Events

Our Intelligent Futures: A meditation and some contemplations

In the second seminar of our QUT Global Law, Science and Technology Seminar Series, Dr Neville Rochow QC reflected on what it means to be human in a digital world.

Abstract: Questions arise constantly regarding how we, as modern humanity, should respond to what is referred to as the Fourth Industrial Revolution. The seminar will present a series of issues – ‘contemplations’ if you will – on which we as educated and hopefully well-informed humans should be reflecting to consider an imminent future that is already present in which the idea of ‘human’ may either be preserved or radically change. Such issues include ‘dignity’, ‘humanity’, ‘belief’, ‘conviction’, ‘sin’, ‘love’; whether we should accord legal ‘personhood’ to artifices that are bereft of feeling and conscience; and that are agnostic as to human feeling and conscience.

Having created corporate gods in the express image of our desires, our vanity then extends to creating computers and androids in our image; ‘tools’ that are capable of simulating and emulating our human characteristics. Yet with all of these advances, it seems our own knowledge and power over our own destinies are somehow diminished; and we have not even decided how to distinguish between humanity and its simulacra.
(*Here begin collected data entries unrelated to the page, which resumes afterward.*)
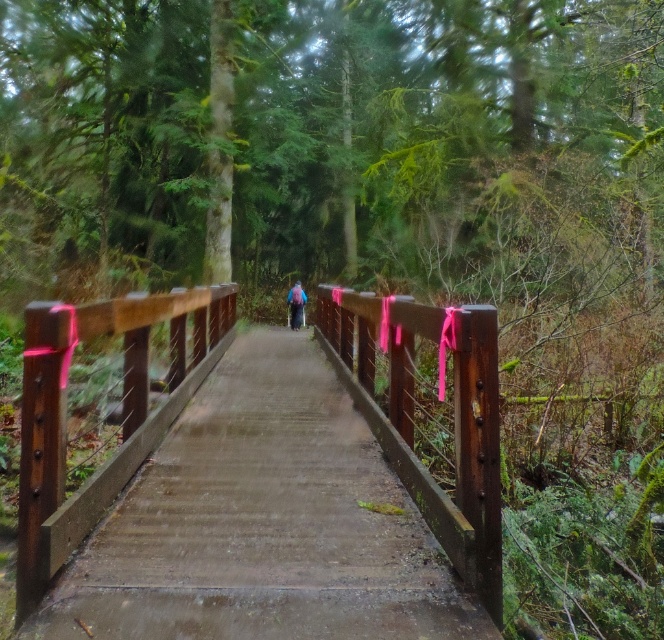
Question: Can you confirm if rustic wood bridge at center is wider than purple fabric backpack at center?

Choices:
 (A) yes
 (B) no

Answer: (B)

Question: Is rustic wood bridge at center in front of purple fabric backpack at center?

Choices:
 (A) yes
 (B) no

Answer: (A)

Question: Which point appears closest to the camera in this image?

Choices:
 (A) (501, 563)
 (B) (297, 316)

Answer: (A)

Question: Can you confirm if rustic wood bridge at center is positioned below purple fabric backpack at center?

Choices:
 (A) no
 (B) yes

Answer: (B)

Question: Which of the following is the closest to the observer?

Choices:
 (A) purple fabric backpack at center
 (B) rustic wood bridge at center

Answer: (B)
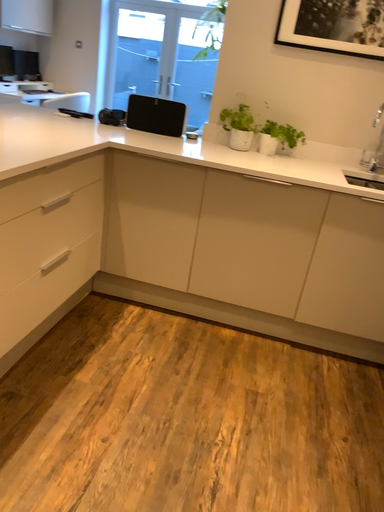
With warnings of an impending Superintelligence revolution that could, in time, render humanity, as we now understand it, redundant and even superfluous; and while Amazon, Apple, Facebook, Google, and Microsoft continue to act as corporate digital gods whose ubiquitous presence, constant surveillance, copious recording of our every ‘sin’ according to their commandments – meting out punishment for transgression; thus espousing the appearance of being omniscient and omnipotent – we face questions not considered by previous generations that were not ruled by algorithms.

Presentation

Drawing upon recent research, Dr Rochow posed questions that help us contemplate whether we are taking our humanity and its rights sufficiently seriously in times when it is so critically important to do so.

You can watch the presentation below:


You can also watch the presentation at The QUTUBE, the official YouTube channel for Queensland University of Technology (QUT).

Guest presenter

Neville RochowDr Rochow QC graduated in 1983 from Adelaide University Law School with LLB (Hons). After completing a thesis, Evidence, Judicial Notice and Party Comment: Principles for Ascertaining Facts Which Predicate Constitutional Validity, Adelaide University awarded him the degree of LLM. Deakin University awarded him the degree of LLM in Competition Law and Policy. In March 2022, Adelaide University conferred upon him the degree of PhD for his thesis Human Dignity and Constitutional Spatial Theory: Towards an Australian Framework for the Resolution of Conflicts in Equality Rights and Religious Liberties Claims.

He has published widely and has had extensive experience as a teacher at both the Adelaide law school and in numerous professional settings, nationally and internationally. Since his admission as a practitioner in 1983, he has practised in a wide variety of areas of commercial and public law. Dr Rochow was admitted to the Bar in 1987 and was appointed QC in 2008. He conducted a national practice in all areas of commercial law concentrating on competition and consumer law and corporate law.

Between 2015 and 2017, he and his wife Penny worked as government relations representatives at the European Union and the United Kingdom Parliament as members of the European Platform on Religious Intolerance and Discrimination. While in Europe, they appeared before the English Law Commission on reform of marriage law; and Dr Rochow spoke in the EU Parliament in Brussels; in the House of Lords in Westminster, and in the European Court of Human Rights in Strasbourg.

Between 2017 and 2018, Dr Rochow participated in and organised numerous international legal conferences in Australia, Asia, Europe, and the United States. In 2019, upon receiving the Hans-Jürgen & Marianne Ohff Research Grant, he was invited to be a Gastwissenschaftler at the University of Mannheim law school. Dr Rochow is an adjunct Associate Professor at the Adelaide Law School. He teaches Commercial Transactions part-time. He practises at the Bar from Anthony Mason Chambers specialising in complex commercial disputes and appeals.

Dr Rochow has a research interest in the interaction of human dignity and digital technology. He loves art, music, and theatre and has eclectic tastes in each; he misses travel; and is an unreconstructed bibliophile and tsundoku recidivist. He and Penny live in Adelaide with the constant companionship of their daughter’s two Siamese cats, Frigg and Thor.

About the series

The QUT Global Law, Science and Technology Seminar Series aims to bring together national and international speakers who will explore the personal, societal and governance dimensions of solving real world problems which are influenced by, and through the interactions of science, technology and the law.

The series will host speakers who think about ‘technology’ and ‘science’ as broadly construed to refer to methods of framing or interacting with the world, and that enable the critical and imaginative questioning of the technical, science, environmental and health dimensions of law and life.